We’ve reached a new creative low in The Arts. Of course, we could blame the rise of BookTok, the MCU or, my eternal enemy, ChatGPT, but the honest-to-God truth is… nobody’s doing cocaine anymore. Oh sure, coke is plentiful at Whitman College, but this campus is the exception that proves the rule. Besides, how many of these line-snorters are going to make the ultimate commitment and major in film?
I think we can all agree that Hollywood has been dropping the ball for the past 30 years… but it wasn’t always this way! When Martin Scorsese was at the top of his game— making movies for dads who are too young for The Godfather but too old for KPOP Demon Hunters— was he tweeting “@grok, is this true?” or did he cowboy up and develop a serious coke addiction for the good of cinema? And remember how funny John Mulaney was circa 2016? Oh, how we laughed at his anecdotes and high-energy impressions! Of course, then he had to go and ruin it by going to rehab and turning his life around.
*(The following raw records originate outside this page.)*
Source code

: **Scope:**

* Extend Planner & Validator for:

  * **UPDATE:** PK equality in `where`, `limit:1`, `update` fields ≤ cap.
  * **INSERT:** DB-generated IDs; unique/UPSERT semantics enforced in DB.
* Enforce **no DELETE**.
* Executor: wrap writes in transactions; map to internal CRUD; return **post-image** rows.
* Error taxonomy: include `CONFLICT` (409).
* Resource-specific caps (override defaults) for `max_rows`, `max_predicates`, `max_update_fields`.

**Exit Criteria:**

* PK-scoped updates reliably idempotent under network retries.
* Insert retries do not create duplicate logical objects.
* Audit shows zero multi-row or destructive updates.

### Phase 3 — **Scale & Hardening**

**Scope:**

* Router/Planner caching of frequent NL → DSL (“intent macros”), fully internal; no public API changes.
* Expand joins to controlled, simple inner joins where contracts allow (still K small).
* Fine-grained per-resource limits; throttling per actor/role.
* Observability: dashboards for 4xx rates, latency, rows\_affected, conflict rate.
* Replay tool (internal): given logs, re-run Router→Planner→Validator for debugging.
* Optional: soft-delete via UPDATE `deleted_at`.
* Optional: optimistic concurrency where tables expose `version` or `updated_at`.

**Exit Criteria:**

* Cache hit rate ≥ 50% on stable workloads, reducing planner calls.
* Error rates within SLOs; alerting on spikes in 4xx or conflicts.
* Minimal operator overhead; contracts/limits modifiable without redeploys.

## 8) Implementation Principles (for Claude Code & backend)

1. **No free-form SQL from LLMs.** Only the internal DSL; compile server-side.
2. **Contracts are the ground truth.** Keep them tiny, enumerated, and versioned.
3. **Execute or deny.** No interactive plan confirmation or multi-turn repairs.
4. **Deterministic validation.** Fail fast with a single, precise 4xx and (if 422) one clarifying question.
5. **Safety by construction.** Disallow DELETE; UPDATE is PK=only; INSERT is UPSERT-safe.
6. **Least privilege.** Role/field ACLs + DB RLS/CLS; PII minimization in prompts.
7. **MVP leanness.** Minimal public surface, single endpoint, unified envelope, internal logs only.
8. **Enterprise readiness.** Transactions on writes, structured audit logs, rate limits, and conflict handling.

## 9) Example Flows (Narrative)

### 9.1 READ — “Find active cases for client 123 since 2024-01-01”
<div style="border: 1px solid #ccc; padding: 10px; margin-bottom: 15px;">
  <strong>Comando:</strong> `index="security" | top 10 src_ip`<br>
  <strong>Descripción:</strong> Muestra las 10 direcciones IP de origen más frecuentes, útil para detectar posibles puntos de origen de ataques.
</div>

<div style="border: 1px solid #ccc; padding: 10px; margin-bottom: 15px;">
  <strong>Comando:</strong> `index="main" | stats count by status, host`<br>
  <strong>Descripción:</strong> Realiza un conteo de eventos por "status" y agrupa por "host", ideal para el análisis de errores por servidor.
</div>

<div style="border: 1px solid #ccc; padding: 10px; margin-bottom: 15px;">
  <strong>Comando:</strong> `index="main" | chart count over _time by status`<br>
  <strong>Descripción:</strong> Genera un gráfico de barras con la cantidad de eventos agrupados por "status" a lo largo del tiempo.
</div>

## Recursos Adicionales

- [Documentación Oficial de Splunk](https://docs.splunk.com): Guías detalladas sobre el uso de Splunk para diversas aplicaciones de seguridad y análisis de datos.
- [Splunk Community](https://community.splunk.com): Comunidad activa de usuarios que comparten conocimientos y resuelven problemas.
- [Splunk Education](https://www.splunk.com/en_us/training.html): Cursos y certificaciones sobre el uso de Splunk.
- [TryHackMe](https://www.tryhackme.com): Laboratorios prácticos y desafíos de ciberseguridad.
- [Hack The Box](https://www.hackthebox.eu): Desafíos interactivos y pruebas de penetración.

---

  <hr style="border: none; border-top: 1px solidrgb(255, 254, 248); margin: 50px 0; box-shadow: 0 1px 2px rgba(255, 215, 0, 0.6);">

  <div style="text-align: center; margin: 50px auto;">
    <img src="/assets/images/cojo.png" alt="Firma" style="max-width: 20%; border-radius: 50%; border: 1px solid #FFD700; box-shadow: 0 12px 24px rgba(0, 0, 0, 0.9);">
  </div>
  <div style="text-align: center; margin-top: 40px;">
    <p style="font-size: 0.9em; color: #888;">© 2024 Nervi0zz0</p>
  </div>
But it’s not just the actors and directors! Look at Stephen King, Hunter S. Thompson and Philip K. Dick! These are names that command respect, unlike these “healthy living,” new-age talents. How are people meant to reach truths about the human condition if they don’t alter theirs? And coke isn’t so bad, really. It’s not like you’re giving yourself lung cancer. It’s only heart attacks and nosebleeds. Who wouldn’t put up with that for a lifetime of fame and inspiration?
And, guys, I know. People are sad, our country is backsliding. Who gives a damn about a healthy movie ecosystem? ME. MEEEEE. I DO. ME!!!!! We have been telling each other stories for thousands of years. And now, because everything is under the thumb of corporations and AI, the movie industry has stopped telling stories and started serving slop. I’m desperate. I’ll advocate for anything to fix this. Even cocaine. Especially cocaine! Read between the thin, white lines, people!